With well-meaning, joy-to-the-world intentions, many of us go nuts during the holidays—overspending, overeating, overextending. But for the welfare of your new baby, you’ve got to draw the line. Sure, you’re thrilled about introducing him to family and friends, hosting your traditional open house and traveling to Grandma’s—but not at the cost of your infant’s comfort and your sanity. Practice saying, “This year, we’re taking it easy,” because if you’re stressed out, your baby will be affected, notes Blanche Benenson, MD, an assistant clinical professor of pediatrics at the Children’s Hospital at Montefiore Medical Center in New York City. “Parents need to be a child’s buffer and insulation,” she says. It may be your child’s first holiday, but he won’t remember much, if any, of it. So you don’t need to over-deck the halls. Realize, too, that dressing your baby in a red-and-white faux fur outfit for a department store photo op is really more for you than for him. When it comes to holiday travel, be sensible. Consider waiting to travel with an infant until after 2 months of age; before that the risk of infections is higher, says Dr. Benenson. If you plan to go by car, factor in time for plenty of stops for feeding, diaper changing and cuddling (babies continually need affection). On a plane, ear pressure distress may be eased if you can get your baby to sleep right before the trip begins. Or give a bottle at takeoff and landing to increase swallowing and release pressure. Also remember that the Federal Aviation Administration recommends an infant be in a child safety seat during air travel. Whether the party’s at your home or a relative’s, you’ll want to keep a close eye on your little one. “Babies have very different temperaments,” says Dr. Benenson. Some are easygoing; others are easily overwhelmed. While some will cry if overexposed or overstimulated, others may shut down and stop looking around. So watch for signals. Hold your baby a lot when guests are around to keep him feeling safe, and find a space for periodic quiet time (for you, too). Routines are comforting, so you’ll want to maintain his usual eating and sleeping schedule if at all possible. And reel in expectations—babies often like the box a gift comes in better than the gift itself. Tuning in to your baby’s limits—and your own—will help you both enjoy this important milestone. You might even get a good shot with Santa!
Thanks for the Memories
Your baby may not remember his first holiday, but this is still prime time to start traditions and rituals you can build upon year after year.

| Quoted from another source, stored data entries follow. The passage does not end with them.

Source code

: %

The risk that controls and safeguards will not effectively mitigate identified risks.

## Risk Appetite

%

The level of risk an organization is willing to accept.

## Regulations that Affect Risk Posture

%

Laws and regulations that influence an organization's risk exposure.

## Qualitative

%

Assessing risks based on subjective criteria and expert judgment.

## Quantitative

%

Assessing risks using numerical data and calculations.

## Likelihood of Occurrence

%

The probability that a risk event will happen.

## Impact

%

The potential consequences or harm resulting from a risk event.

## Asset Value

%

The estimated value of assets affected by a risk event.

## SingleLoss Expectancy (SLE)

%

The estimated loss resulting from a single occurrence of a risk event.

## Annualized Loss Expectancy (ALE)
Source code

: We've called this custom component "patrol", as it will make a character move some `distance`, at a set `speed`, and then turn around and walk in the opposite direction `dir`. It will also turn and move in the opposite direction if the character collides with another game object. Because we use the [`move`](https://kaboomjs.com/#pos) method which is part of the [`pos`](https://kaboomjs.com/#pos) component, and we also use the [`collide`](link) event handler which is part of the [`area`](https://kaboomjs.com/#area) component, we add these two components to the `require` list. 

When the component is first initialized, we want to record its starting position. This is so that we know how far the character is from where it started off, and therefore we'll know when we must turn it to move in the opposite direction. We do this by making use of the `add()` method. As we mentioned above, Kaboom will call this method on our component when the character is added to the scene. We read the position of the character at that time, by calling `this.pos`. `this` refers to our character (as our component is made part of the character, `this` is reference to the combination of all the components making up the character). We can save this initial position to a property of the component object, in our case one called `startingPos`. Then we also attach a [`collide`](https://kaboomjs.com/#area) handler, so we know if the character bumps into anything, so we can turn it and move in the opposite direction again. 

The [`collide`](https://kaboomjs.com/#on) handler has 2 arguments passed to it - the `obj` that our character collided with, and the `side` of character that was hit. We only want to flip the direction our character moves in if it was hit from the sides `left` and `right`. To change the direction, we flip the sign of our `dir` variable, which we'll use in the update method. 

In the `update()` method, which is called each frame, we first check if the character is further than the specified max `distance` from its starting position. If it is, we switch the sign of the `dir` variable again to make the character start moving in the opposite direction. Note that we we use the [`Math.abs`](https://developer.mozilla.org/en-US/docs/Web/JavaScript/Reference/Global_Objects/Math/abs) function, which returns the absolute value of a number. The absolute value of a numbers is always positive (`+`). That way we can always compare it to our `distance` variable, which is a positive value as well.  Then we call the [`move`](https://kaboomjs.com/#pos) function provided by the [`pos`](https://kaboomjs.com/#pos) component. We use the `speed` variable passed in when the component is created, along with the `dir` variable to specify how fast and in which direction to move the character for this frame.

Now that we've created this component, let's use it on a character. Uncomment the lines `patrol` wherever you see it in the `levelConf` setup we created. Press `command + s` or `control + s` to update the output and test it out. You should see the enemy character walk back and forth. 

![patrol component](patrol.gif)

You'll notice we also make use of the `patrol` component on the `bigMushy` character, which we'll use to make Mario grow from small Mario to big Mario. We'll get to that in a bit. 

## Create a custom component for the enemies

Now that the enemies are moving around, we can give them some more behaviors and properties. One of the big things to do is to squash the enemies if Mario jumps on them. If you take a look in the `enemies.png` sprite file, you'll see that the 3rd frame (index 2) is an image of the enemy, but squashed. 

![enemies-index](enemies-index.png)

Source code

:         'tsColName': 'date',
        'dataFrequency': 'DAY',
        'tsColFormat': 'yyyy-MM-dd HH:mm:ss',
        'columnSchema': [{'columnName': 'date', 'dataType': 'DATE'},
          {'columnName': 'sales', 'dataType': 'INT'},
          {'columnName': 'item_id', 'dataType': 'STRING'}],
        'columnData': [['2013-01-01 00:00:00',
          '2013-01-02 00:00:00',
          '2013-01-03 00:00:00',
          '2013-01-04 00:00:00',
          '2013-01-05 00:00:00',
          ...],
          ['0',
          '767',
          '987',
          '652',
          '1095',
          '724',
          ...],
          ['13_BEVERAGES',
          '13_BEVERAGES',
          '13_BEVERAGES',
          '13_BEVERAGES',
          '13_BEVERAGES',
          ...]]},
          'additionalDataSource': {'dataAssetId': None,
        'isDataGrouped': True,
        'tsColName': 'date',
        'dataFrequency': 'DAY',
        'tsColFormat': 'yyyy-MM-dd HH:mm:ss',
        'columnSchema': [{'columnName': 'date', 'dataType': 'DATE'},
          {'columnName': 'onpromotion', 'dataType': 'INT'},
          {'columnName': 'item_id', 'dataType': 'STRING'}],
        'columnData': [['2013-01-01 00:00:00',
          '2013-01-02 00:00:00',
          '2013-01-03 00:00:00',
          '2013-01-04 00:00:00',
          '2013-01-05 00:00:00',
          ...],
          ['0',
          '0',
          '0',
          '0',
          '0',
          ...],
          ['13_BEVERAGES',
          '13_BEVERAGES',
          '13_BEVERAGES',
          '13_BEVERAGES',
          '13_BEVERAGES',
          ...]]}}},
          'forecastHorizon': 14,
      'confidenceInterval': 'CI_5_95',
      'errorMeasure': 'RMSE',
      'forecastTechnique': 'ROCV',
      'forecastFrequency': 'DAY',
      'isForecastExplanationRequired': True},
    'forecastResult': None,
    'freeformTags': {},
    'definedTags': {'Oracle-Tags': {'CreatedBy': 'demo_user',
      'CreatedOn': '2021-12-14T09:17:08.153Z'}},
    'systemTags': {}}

Make it delicious. Food is an integral part of a family’s culture; have your baby nearby as you cook your holiday meal so he can smell and maybe taste the different dishes.
Share the music. Gently bounce or rock him to instill the rhythm as you sing carols or other holiday tunes.
Get it on paper. Create a family photo album or a scrapbook for tangible memories of this holiday and those to follow.